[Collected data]
Segment Open

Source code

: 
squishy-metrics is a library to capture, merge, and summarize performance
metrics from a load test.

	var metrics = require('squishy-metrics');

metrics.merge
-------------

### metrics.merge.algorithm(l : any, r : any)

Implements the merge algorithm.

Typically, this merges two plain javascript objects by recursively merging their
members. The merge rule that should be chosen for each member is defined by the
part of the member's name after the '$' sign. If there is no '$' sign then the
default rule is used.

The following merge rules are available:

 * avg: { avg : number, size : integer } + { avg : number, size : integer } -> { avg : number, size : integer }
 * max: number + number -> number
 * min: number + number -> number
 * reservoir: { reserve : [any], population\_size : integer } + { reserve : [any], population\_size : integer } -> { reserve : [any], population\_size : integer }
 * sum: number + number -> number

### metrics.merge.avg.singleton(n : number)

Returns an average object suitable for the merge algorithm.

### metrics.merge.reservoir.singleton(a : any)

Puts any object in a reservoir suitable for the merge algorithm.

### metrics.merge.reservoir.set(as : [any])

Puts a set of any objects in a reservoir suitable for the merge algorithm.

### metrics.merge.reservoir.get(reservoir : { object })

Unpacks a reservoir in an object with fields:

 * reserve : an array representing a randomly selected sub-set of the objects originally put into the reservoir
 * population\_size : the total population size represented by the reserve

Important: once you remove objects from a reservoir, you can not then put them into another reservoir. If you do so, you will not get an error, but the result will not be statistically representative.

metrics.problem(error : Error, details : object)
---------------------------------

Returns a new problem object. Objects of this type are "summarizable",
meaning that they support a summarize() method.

Segment Closed

Goal of the exercise:
For this exercise, output the records in full, exactly.

Response for this exercise:
Source code

: 
squishy-metrics is a library to capture, merge, and summarize performance
metrics from a load test.

	var metrics = require('squishy-metrics');

metrics.merge
-------------

### metrics.merge.algorithm(l : any, r : any)

Implements the merge algorithm.

Typically, this merges two plain javascript objects by recursively merging their
members. The merge rule that should be chosen for each member is defined by the
part of the member's name after the '$' sign. If there is no '$' sign then the
default rule is used.

The following merge rules are available:

 * avg: { avg : number, size : integer } + { avg : number, size : integer } -> { avg : number, size : integer }
 * max: number + number -> number
 * min: number + number -> number
 * reservoir: { reserve : [any], population\_size : integer } + { reserve : [any], population\_size : integer } -> { reserve : [any], population\_size : integer }
 * sum: number + number -> number

### metrics.merge.avg.singleton(n : number)

Returns an average object suitable for the merge algorithm.

### metrics.merge.reservoir.singleton(a : any)

Puts any object in a reservoir suitable for the merge algorithm.

### metrics.merge.reservoir.set(as : [any])

Puts a set of any objects in a reservoir suitable for the merge algorithm.

### metrics.merge.reservoir.get(reservoir : { object })

Unpacks a reservoir in an object with fields:

 * reserve : an array representing a randomly selected sub-set of the objects originally put into the reservoir
 * population\_size : the total population size represented by the reserve

Important: once you remove objects from a reservoir, you can not then put them into another reservoir. If you do so, you will not get an error, but the result will not be statistically representative.

metrics.problem(error : Error, details : object)
---------------------------------

Returns a new problem object. Objects of this type are "summarizable",
meaning that they support a summarize() method.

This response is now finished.